こういうのはたぶんいろんなところであるんでしょうね。鱈Pの実体験とかも混ざってたりするのかしら。
……なんてしみじみと考えていたら、

ここでがらっと空気を変えてきちゃうのがまた上手いよね。
ここまでぷよぷよに情熱を注いできた、楽しい楽しいと言いあいながらプレイしてきたアイドルたちを持ってして、自分には及ばないと断言する。
その異常性が露わになったところで、先ほどまでの語り口の印象もまた違ってくるわけで。
例えば仲間グループで小鳥さん以外の4名がカップル成立しましたよってのも最初はコメディタッチに受け取ってたけど、この姿を見た後だとそれ以上の意味合いを探りたくなってしまって。
皆でワイワイ遊んで、はしゃいで、そして恋愛して……そういうありふれた高校生の青春の日々における、一つのシーンにすぎなかったはずのぷよぷよ
でもそんなぷよぷよに異常にのめり込んでしまったことで、小鳥さんは「普通の人」が歩むレールをちょっと踏み外してしまったのかなー、とか。
そして普通の人生を歩むために封じ込めていたそれが、職場でのぷよぷよブームでまた呼び起されてしまったと……。
ぷよぷよ大好きアピールに余念の無い美希がいたせいか今まで影に隠れてましたが、小鳥さんもここまでぷよぷよに狂ってたキャラだったんだなあと。
小鳥さんが美希に入れ込んでたのも彼女がデスタワー使いだからってだけじゃなく、誰よりも強く、それこそ自分に匹敵するほどぷよぷよに狂っているからだからなんでしょうね。
今回美希のいない場所でこういう話をしたのも、いずれ自分と同じように美希が周りから取り残されるのではって心配していたのが大きいんじゃないかな。

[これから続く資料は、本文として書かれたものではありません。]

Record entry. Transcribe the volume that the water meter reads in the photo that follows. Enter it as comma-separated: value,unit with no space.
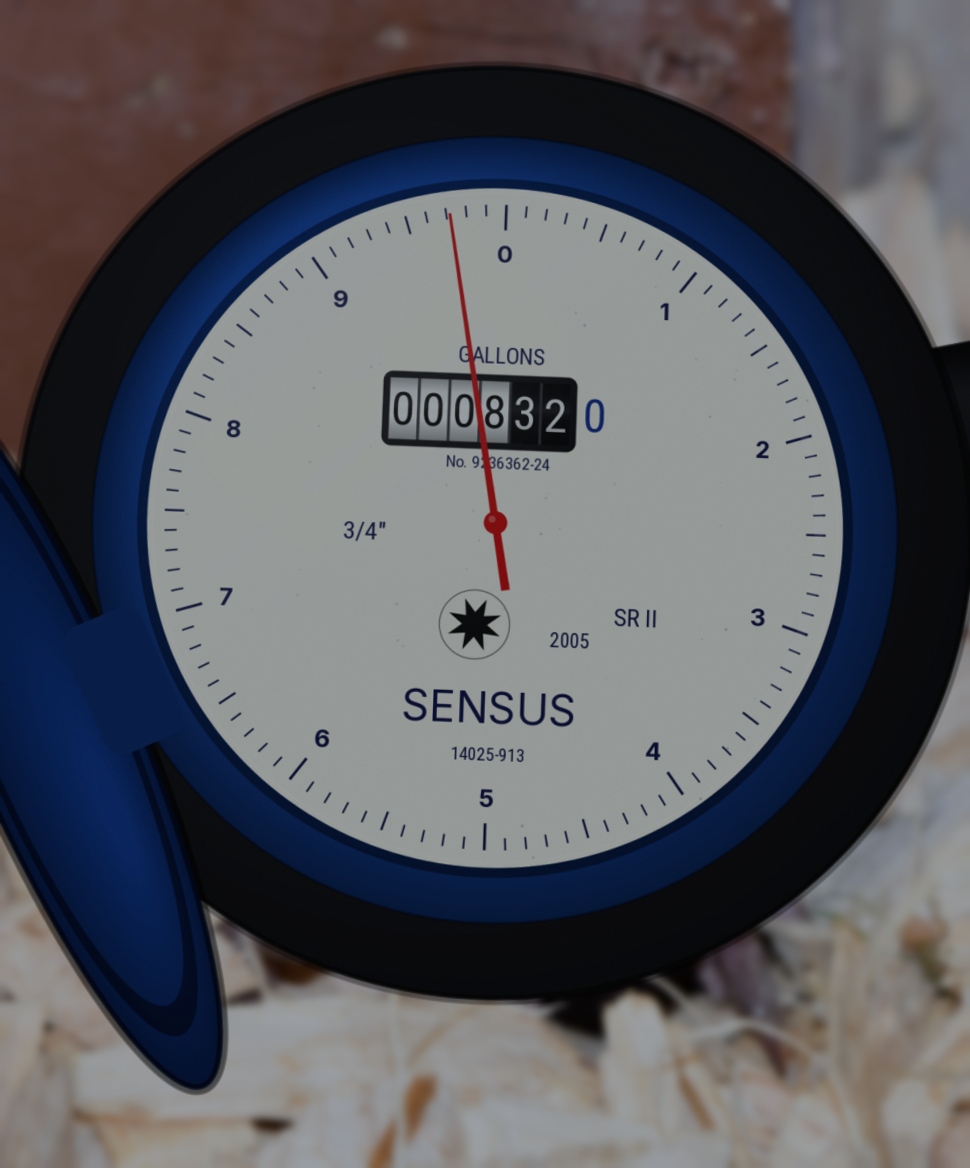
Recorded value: 8319.7,gal
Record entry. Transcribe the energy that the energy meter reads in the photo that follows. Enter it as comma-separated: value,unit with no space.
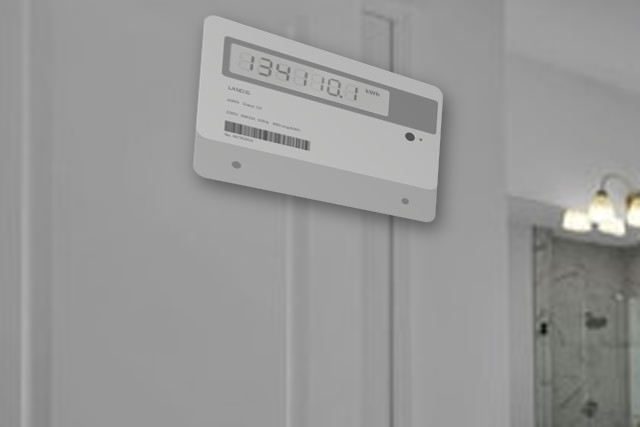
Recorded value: 134110.1,kWh
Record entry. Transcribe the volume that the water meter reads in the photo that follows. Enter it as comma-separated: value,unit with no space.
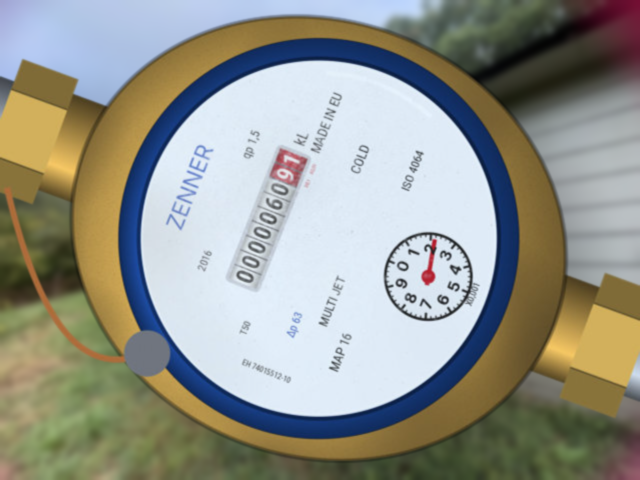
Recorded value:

ぷよm@sのブラックな舌戦はアイドルたちの常識性を奪うようであまり好きじゃない僕ですが、
今回の小鳥さんの態度に関してはむしろ彼女の異常性を際立たせるようでいい味だしてるなあと感じました。
そりゃまあ2X歳の大人としてはどうなのっていう大人気ないような態度だし、
しかも彼女はアイドルたちを支えるべき事務員なわけで。
一生懸命頑張ってここまで上り詰めてきた真や他のアイドルたち相手にこれはないわーって思いますよ。
でもその「常識的にどうなの」っていう一線を越えることが出来ちゃうっていうのが、
ぷよぷよが絡んだ時の小鳥さんがいかに異常かというのを実感させてくれるんですよね。

このとき律子の台詞と僕の心情が完全にシンクロしてましたわ。
いやもうホント、小鳥さんは今回で凄く面白いキャラになったなーと思いますね。

にしても、みんな揃ってワイワイ、特にひとつ前の決勝ではゆきまこが楽しい楽しいとキャッキャウフフしてたトーナメント編にこんなオチが待っていようとは。(まあぷよm@sだからまだまだ二転三転するやもしれませんが)
投稿ペースが早いに越したことは無いかもしれませんが、
33話を歴代最高傑作回と評したくらいジーンと来てた僕としては、前回と今回の間が長くてよかったなんて思ったりします。
あの決勝の後に即この話が来てたら余韻ぶち壊しだったかもしれませんからねw

ただでさえ最強のラスボスが、誰よりも熱意を持ち誰よりも成長に貪欲であるということが判明して、果たしてこれからどう舵を切るのやら。
今回僕が一番嬉しかったのが、個人的にこの作品のテーマの一つであると思っている「たかがげーむにまじになっちゃってどうするの」がはっきりと形を帯びてきたような手応えがあったことで。
コロコロのホビー漫画とかならひたすら無心に遊びに一直線でいいかもしれませんが、
この作品の彼女らはアイドル事務所のアイドルやプロデューサーや事務員であり、ぷよぷよはどんなに楽しかろうがためになろうが現状ただの娯楽にすぎないはずで。
前々からぷよぷよに狂ってる美希と、
みんなで遊べるツール的認識に見える伊織や娯楽の一つくらいの感覚な亜美辺りとの温度差が気になってはいたんですが、
今回の小鳥さんの言動と実力でそれがついに明確に提示されたんじゃないかと。
ゲームに終止符を打つ象徴として共通目的だった人が、誰よりぷよぷよに夢中で誰より早く成長していくということを知って、
ならば私もと同じように「たかがげーむ」に狂っていくのか、それとも温度差を感じて一歩引いてしまうのか。
果たして小鳥さんや美希のいる異常者の領域に何人が上り詰めるのか、それとも2人だけが普通とは違う異常で孤独な存在のままなのか。
ただ皆で競い合って強くなろう、ってだけじゃないのがぷよm@sの魅力の一つだと思ってるので、
そういう方向にドラマが広がっていったら楽しいだろうなーなんて風にワクワクしてます。


後、小鳥さんのインパクトでちょっと吹っ飛んじゃったけど、序盤で律子のフォローらしきものが入ったのは嬉しかったです。
前回の感想や20選で真vs雪歩の決勝こそ第三部のクライマックスに相応しいって言ってましたけど、
律子の勝敗への拘りも第三部の重要なテーマに関わる一つだと思っていたので、
実力的な面はもちろん、精神的な部分の描写を補強する面でもこのやり取りはよかったなって思います。